The important thing is to have a qualified and experienced contractor come out to evaluate your foundation instead of you trying DIY repairs. They’ll be able to tell you if you need a sealant for minor cracks or if your problems go deeper than what you can see on the surface.

Having your foundation repair destroys your home’s salability.

Most homes will see foundation damage at some point in their lifetime. If your foundation shifts or is damaged, don’t be discouraged when it comes time to sell. Homebuyers know that each home they view will have little problems here and there, and foundation issues are nothing to be afraid of.

When you have your foundation repaired, make sure to hire a contractor who will do a thorough job. That way, when you do go to sell your home, you don’t have to worry about haphazard repairs and even further foundation damage.

Foundation problems are the builder’s fault.

In some cases, this is true. However, much of a foundation’s integrity relies upon the soil surrounding it. If the soil moves or retains a lot of water, your foundation can shift and crack. If you want your foundation to last, you need to invest in quality soil and soil prep.

You should completely replace your damaged foundation with a new one.

Once you realize your foundation is having integrity issues, you might be tempted to bite the bullet and go all in to have the entire foundation replaced. In most instances, this isn’t necessary. Have your contractor talk through different options with you and discuss what is best for your home and your budget. You might not need to do an entire foundation overhaul, but you may just have cracks that need filling and supports that need to be put in place.

Epoxy resins are the best way to repair a foundation.

Epoxy resins and sealants are fantastic means to repair cracks in your foundation—even deep cracks. But epoxy isn’t the best way to repair your foundation if there are below-the-surface damages. The danger in relying on epoxy resins lies in the false assumption that if you don’t see any damage, there isn’t any damage present.

This simply isn’t true. The best way to repair a foundation is to have your contractor determine where the damage lies then take steps to fix it from the bottom up.

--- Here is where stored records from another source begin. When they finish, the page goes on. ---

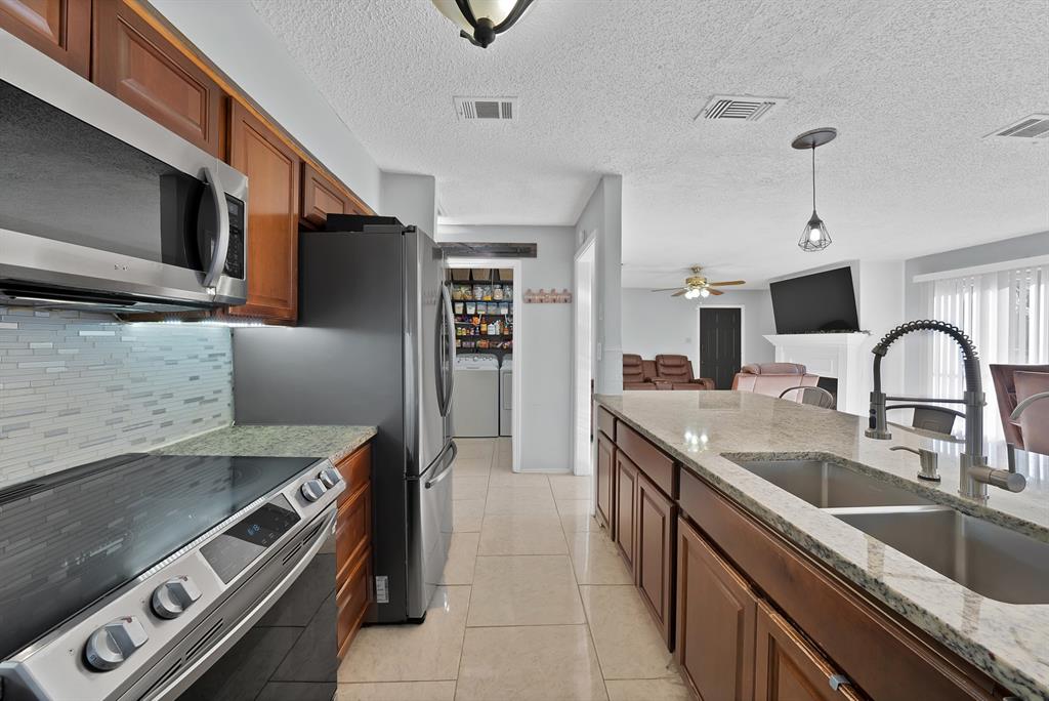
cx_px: 524
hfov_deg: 112.6
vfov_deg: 90.1
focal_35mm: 12
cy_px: 350
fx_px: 350
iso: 640
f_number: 10
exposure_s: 1/5
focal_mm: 12
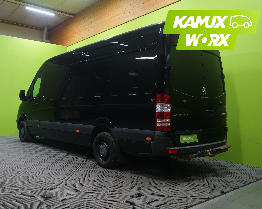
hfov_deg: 54.1
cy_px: 104
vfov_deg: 44.5
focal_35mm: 33
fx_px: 256
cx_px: 117
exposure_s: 1/20
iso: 800
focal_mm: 29
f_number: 5.6
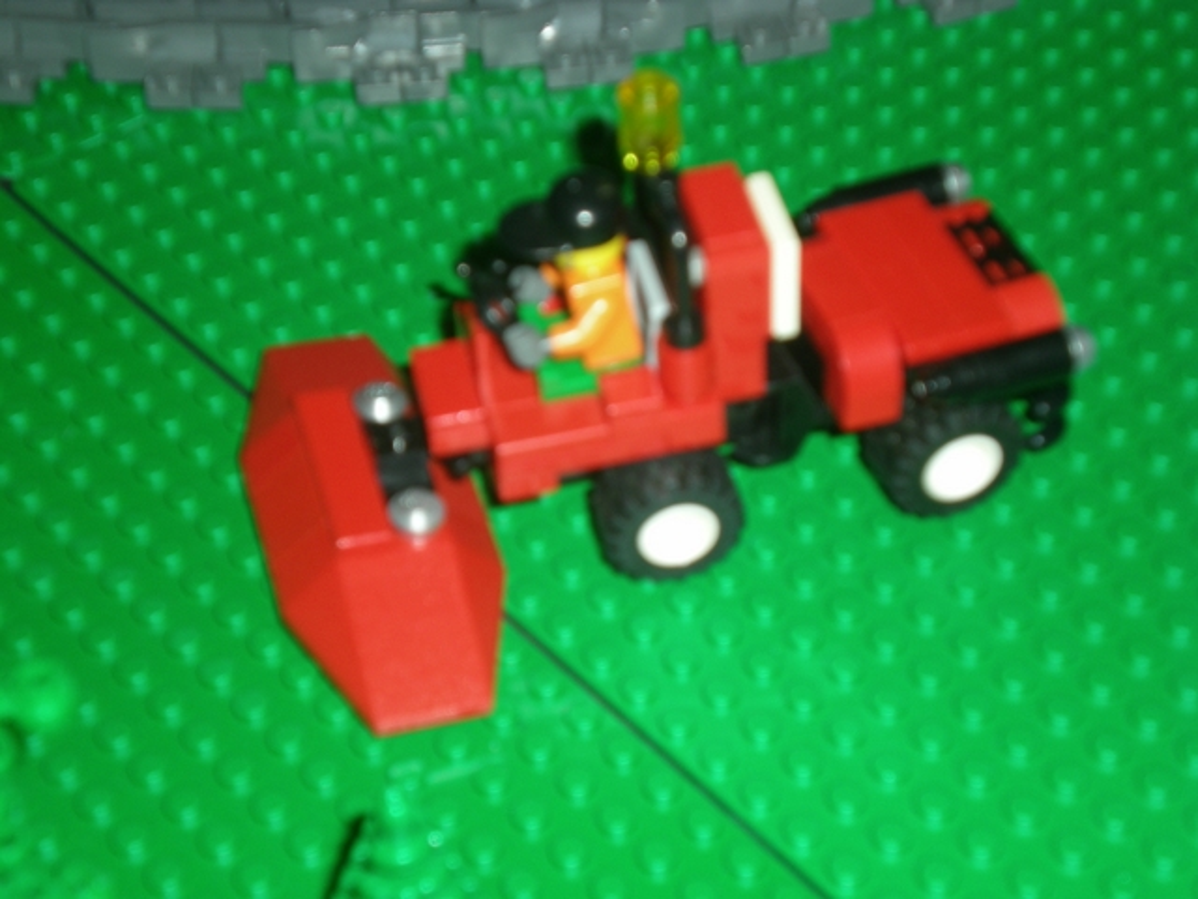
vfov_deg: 19.9
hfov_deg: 26.3
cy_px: 450
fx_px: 2561
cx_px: 599
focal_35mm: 74
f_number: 4.6
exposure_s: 1/120
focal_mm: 12.3
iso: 50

Concrete foundations are the better than other foundations and will resist damage.

You might think that because concrete is such a strong building material that a concrete foundation won’t see the same level of damage as a block or brick foundation. The truth is that much of your foundation’s problems aren’t related to the materials it’s made out of.

Foundation problems are very closely connected to construction and the soil surrounding your foundation. More important than choosing concrete to build your foundation is choosing a contractor who is detail oriented and who will make sure your construction is top notch and that your foundation site is suitable and prepared for your home.

It’s best to wait until the repair costs will be less.

You might think that if you can wait a year or two, you might get a better deal on foundation repair. While you could potentially find a sale or a cheaper contractor or even a drop in the price of contractor services in general, you never want to put off repairing your foundation.

Usually, by the time you notice damage in your foundation, it’s been shifting and cracking for a while. Putting off repairs will only allow your foundation to shift even more, allowing more water damage and more severe breaks to occur. When you notice damage, address it right away to save yourself time and stress before things get worse.

Conclusion

Foundation issues are a cause for concern, certainly, and there are a lot of half-truths floating around about the best practices for repair. But when addressed by professionals, you can trust that the damage will repaired so that your foundation is in better shape than ever.